The optimal time to inject bone mesenchymal stem cells for fracture healing in a murine model

Bone marrow is an important source of stem cells, which can promote bone fracture healing.

Chemokines that induce BMSC migration were highly expressed, and protein levels of osteogenesis-related factors were increased. Seven days after fracture may be the optimal time for injection of BMSCs to promote fracture healing. Additionally, the SDF-1/CXCR4 pathway may play an important role in fracture healing following BMSC injection.

We investigated the optimal time to inject bone marrow mesenchymal stem cells (BMSCs) in a C57 murine unilateral, transverse, femur fracture model. BMSCs transfected with red fluorescent protein (RFP-BMSCs) were injected via the tail vein on day 1, 7, or 14 post-fracture. AMD3100 (inhibitor of stromal cell-derived factor 1 [SDF-1]) was also injected before RFP-BMSCs in one group for comparison; a control group received saline injections. RFP-BMSC migration and fracture healing were evaluated by in vivo fluorescence assay. Micro-CT was performed and mechanical testing and histological analysis. Chemokine levels were evaluated by quantitative real-time PCR and western blotting.

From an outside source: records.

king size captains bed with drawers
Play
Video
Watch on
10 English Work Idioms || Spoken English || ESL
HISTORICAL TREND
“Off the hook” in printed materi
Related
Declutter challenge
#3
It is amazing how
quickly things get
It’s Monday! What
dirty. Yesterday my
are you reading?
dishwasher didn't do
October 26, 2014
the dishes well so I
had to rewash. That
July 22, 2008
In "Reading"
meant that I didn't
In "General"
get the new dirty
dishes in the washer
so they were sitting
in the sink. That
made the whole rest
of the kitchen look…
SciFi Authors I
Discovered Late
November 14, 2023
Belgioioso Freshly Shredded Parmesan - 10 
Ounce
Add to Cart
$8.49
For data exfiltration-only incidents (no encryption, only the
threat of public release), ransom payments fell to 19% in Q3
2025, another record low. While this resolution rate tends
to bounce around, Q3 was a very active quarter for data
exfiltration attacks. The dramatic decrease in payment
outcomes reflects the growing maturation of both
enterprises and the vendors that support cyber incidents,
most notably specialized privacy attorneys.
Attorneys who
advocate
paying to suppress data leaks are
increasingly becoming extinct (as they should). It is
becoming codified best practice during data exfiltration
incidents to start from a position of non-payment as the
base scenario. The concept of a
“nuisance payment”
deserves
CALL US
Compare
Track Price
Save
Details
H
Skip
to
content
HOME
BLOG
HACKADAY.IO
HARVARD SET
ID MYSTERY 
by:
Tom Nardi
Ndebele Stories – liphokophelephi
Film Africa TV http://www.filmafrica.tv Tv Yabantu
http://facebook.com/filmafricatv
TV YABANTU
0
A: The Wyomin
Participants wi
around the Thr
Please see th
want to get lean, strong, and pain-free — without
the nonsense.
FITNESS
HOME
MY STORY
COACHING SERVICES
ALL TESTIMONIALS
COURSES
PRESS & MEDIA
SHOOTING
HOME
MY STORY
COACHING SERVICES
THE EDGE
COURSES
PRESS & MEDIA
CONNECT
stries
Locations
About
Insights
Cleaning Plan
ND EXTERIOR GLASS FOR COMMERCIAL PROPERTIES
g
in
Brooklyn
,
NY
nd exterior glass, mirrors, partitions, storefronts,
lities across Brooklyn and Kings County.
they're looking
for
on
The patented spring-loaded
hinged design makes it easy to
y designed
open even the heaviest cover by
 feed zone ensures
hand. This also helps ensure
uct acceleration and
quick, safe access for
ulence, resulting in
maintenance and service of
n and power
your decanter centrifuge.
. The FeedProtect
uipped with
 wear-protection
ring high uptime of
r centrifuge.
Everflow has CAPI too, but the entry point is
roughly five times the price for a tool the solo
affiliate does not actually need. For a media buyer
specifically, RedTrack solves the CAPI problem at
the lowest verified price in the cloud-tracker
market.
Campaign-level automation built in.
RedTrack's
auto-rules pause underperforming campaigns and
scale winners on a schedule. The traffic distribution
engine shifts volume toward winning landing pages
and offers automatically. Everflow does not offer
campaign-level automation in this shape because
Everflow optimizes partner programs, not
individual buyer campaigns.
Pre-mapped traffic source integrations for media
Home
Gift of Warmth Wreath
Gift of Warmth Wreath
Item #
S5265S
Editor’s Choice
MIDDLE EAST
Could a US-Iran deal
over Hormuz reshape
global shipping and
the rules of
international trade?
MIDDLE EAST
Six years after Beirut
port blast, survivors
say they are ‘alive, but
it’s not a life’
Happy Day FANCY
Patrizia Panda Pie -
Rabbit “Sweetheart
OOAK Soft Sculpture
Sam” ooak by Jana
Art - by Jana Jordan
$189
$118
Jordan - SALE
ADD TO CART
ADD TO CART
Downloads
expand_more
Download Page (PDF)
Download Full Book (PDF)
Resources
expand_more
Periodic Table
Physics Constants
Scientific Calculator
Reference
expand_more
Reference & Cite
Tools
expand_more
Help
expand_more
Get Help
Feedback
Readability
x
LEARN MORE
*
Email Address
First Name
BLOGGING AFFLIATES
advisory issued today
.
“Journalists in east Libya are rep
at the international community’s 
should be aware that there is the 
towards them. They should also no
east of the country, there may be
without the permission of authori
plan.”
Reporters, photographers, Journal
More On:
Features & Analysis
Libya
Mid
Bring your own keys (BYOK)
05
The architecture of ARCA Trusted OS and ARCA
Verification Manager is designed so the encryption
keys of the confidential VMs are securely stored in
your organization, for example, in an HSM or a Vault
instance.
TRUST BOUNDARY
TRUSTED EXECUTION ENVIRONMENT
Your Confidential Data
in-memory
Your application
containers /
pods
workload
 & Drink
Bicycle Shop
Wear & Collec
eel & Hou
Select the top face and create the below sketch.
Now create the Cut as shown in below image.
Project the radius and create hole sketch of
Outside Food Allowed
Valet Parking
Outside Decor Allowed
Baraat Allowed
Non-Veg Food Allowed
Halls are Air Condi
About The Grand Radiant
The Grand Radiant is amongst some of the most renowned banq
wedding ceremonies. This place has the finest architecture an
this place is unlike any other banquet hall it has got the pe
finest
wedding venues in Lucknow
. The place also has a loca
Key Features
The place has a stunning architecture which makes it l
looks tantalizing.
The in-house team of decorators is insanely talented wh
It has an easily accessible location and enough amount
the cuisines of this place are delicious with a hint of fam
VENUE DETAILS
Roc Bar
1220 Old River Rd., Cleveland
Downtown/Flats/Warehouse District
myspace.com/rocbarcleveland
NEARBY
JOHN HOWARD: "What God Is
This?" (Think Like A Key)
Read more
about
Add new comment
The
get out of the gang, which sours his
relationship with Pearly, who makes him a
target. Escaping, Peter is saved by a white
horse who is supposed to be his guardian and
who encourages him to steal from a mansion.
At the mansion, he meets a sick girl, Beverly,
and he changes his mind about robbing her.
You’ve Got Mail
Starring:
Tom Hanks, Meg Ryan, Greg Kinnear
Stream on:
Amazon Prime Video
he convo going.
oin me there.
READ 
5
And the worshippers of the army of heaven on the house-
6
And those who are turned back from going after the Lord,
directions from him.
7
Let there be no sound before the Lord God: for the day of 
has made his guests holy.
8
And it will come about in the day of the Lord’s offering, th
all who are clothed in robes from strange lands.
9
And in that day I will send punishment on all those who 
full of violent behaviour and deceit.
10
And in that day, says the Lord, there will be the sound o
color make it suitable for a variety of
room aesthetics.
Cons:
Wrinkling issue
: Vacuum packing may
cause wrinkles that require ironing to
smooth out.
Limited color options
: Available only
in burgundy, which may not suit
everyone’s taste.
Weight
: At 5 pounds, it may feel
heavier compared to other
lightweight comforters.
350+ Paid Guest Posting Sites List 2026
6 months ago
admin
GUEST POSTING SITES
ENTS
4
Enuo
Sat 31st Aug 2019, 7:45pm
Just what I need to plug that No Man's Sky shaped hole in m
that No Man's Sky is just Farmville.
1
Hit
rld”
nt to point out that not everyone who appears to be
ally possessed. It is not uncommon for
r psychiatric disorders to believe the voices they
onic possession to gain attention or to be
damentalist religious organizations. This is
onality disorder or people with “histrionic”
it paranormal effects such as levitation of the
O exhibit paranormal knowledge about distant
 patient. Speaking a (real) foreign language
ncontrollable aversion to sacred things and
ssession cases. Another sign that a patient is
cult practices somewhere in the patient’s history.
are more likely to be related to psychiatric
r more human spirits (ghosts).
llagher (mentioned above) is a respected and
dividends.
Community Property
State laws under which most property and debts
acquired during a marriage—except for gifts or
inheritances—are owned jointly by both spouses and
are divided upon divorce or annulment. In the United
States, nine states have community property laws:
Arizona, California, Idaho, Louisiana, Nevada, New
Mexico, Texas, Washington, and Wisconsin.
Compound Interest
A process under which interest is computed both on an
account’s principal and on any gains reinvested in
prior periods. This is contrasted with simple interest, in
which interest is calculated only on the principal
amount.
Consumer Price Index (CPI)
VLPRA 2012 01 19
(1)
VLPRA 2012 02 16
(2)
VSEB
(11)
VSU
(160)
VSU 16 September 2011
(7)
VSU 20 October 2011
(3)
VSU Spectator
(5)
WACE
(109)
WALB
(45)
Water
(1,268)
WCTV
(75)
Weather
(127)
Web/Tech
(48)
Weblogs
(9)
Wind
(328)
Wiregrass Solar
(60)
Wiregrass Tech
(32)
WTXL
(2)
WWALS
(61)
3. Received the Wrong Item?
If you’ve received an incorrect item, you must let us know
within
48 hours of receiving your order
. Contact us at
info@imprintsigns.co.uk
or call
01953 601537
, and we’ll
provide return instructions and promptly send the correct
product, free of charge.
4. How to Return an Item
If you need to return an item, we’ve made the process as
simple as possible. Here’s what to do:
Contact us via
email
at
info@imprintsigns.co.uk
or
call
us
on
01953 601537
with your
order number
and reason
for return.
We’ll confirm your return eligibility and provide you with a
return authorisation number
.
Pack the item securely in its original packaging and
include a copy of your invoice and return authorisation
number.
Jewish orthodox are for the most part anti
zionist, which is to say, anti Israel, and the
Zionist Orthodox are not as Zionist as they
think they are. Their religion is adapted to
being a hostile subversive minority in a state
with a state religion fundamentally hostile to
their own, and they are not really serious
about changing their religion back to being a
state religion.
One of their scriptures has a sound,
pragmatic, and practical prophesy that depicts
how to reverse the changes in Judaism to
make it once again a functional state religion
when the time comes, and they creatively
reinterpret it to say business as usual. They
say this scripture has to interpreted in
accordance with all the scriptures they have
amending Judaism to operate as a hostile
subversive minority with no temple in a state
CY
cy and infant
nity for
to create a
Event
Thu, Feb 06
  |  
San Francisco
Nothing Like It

Following injection on day 7 post-fracture, RFP-BMSCs more frequently homed to the fracture site and remained for a longer duration. Bone volume and bone mineral density were increased when BMSCs were injected on day 7 post-fracture (P < 0.05). The mechanical properties of fractured femurs were improved following day-7 BMSC injection. Histology confirmed that BMSC injection improved the formation of new bones. Conclusions: Chemokines that induce BMSC migration were highly expressed, and protein levels of osteogenesis-related factors were increased. Seven days after fracture may be the optimal time for injection of BMSCs to promote fracture healing. Additionally, the SDF-1/CXCR4 pathway may play an important role in fracture healing following BMSC injection.